**What needs to be done:**
Give the entries from the very first line through the line containing "சூழ்ச்சியார்" as a JSON list of strings, with one string per line and blank lines left out.

**Stored data:**
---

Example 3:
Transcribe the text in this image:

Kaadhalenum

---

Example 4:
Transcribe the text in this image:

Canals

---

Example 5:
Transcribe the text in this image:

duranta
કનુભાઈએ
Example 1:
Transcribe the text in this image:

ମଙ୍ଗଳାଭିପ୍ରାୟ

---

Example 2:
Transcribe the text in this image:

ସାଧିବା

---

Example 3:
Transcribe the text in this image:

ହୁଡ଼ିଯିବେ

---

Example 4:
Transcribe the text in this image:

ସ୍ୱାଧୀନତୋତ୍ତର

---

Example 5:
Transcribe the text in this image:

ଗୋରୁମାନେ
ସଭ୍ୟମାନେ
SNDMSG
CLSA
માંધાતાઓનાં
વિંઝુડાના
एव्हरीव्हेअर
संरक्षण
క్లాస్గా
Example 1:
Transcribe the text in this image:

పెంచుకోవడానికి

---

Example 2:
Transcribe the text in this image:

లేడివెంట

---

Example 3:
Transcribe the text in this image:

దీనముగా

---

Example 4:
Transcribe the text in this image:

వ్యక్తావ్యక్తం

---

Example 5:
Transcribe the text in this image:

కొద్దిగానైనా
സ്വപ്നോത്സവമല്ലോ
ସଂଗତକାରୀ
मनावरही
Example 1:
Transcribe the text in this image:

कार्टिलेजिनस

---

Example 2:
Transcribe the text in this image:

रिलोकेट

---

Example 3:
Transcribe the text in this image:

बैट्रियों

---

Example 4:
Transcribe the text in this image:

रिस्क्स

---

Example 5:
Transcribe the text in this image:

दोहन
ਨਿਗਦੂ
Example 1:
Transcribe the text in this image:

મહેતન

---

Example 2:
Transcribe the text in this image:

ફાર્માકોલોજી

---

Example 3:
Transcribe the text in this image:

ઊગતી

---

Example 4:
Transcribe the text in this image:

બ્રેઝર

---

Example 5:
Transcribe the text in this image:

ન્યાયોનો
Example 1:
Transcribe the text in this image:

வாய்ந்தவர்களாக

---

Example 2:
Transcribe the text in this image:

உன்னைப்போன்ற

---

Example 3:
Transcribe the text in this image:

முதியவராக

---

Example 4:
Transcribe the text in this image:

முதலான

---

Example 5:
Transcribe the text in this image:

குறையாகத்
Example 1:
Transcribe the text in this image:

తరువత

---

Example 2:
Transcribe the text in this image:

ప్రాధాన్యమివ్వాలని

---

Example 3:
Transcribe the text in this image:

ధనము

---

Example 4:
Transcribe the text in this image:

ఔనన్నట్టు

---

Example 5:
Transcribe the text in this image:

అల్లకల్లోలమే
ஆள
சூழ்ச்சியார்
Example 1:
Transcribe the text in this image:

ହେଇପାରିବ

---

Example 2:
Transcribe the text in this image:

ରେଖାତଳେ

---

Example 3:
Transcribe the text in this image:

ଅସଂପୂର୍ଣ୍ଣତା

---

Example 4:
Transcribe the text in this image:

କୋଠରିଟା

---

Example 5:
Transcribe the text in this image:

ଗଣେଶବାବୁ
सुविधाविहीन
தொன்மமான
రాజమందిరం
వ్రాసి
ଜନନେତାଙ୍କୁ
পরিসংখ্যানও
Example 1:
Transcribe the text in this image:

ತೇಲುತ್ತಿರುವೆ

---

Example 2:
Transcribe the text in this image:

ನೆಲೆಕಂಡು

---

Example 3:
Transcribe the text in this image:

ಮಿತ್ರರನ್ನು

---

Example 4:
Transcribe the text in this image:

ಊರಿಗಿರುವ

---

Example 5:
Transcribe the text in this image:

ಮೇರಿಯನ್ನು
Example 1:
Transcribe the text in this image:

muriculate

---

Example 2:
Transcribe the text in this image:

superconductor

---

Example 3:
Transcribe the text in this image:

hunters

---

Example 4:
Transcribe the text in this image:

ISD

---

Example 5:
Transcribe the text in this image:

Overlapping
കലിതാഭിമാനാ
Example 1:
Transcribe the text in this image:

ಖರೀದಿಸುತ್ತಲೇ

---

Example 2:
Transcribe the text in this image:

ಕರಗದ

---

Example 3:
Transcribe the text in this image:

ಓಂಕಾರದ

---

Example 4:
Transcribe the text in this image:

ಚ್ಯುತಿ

**Output below:**
[
  "---",
  "Example 3:",
  "Transcribe the text in this image:",
  "Kaadhalenum",
  "---",
  "Example 4:",
  "Transcribe the text in this image:",
  "Canals",
  "---",
  "Example 5:",
  "Transcribe the text in this image:",
  "duranta",
  "કનુભાઈએ",
  "Example 1:",
  "Transcribe the text in this image:",
  "ମଙ୍ଗଳାଭିପ୍ରାୟ",
  "---",
  "Example 2:",
  "Transcribe the text in this image:",
  "ସାଧିବା",
  "---",
  "Example 3:",
  "Transcribe the text in this image:",
  "ହୁଡ଼ିଯିବେ",
  "---",
  "Example 4:",
  "Transcribe the text in this image:",
  "ସ୍ୱାଧୀନତୋତ୍ତର",
  "---",
  "Example 5:",
  "Transcribe the text in this image:",
  "ଗୋରୁମାନେ",
  "ସଭ୍ୟମାନେ",
  "SNDMSG",
  "CLSA",
  "માંધાતાઓનાં",
  "વિંઝુડાના",
  "एव्हरीव्हेअर",
  "संरक्षण",
  "క్లాస్గా",
  "Example 1:",
  "Transcribe the text in this image:",
  "పెంచుకోవడానికి",
  "---",
  "Example 2:",
  "Transcribe the text in this image:",
  "లేడివెంట",
  "---",
  "Example 3:",
  "Transcribe the text in this image:",
  "దీనముగా",
  "---",
  "Example 4:",
  "Transcribe the text in this image:",
  "వ్యక్తావ్యక్తం",
  "---",
  "Example 5:",
  "Transcribe the text in this image:",
  "కొద్దిగానైనా",
  "സ്വപ്നോത്സവമല്ലോ",
  "ସଂଗତକାରୀ",
  "मनावरही",
  "Example 1:",
  "Transcribe the text in this image:",
  "कार्टिलेजिनस",
  "---",
  "Example 2:",
  "Transcribe the text in this image:",
  "रिलोकेट",
  "---",
  "Example 3:",
  "Transcribe the text in this image:",
  "बैट्रियों",
  "---",
  "Example 4:",
  "Transcribe the text in this image:",
  "रिस्क्स",
  "---",
  "Example 5:",
  "Transcribe the text in this image:",
  "दोहन",
  "ਨਿਗਦੂ",
  "Example 1:",
  "Transcribe the text in this image:",
  "મહેતન",
  "---",
  "Example 2:",
  "Transcribe the text in this image:",
  "ફાર્માકોલોજી",
  "---",
  "Example 3:",
  "Transcribe the text in this image:",
  "ઊગતી",
  "---",
  "Example 4:",
  "Transcribe the text in this image:",
  "બ્રેઝર",
  "---",
  "Example 5:",
  "Transcribe the text in this image:",
  "ન્યાયોનો",
  "Example 1:",
  "Transcribe the text in this image:",
  "வாய்ந்தவர்களாக",
  "---",
  "Example 2:",
  "Transcribe the text in this image:",
  "உன்னைப்போன்ற",
  "---",
  "Example 3:",
  "Transcribe the text in this image:",
  "முதியவராக",
  "---",
  "Example 4:",
  "Transcribe the text in this image:",
  "முதலான",
  "---",
  "Example 5:",
  "Transcribe the text in this image:",
  "குறையாகத்",
  "Example 1:",
  "Transcribe the text in this image:",
  "తరువత",
  "---",
  "Example 2:",
  "Transcribe the text in this image:",
  "ప్రాధాన్యమివ్వాలని",
  "---",
  "Example 3:",
  "Transcribe the text in this image:",
  "ధనము",
  "---",
  "Example 4:",
  "Transcribe the text in this image:",
  "ఔనన్నట్టు",
  "---",
  "Example 5:",
  "Transcribe the text in this image:",
  "అల్లకల్లోలమే",
  "ஆள",
  "சூழ்ச்சியார்"
]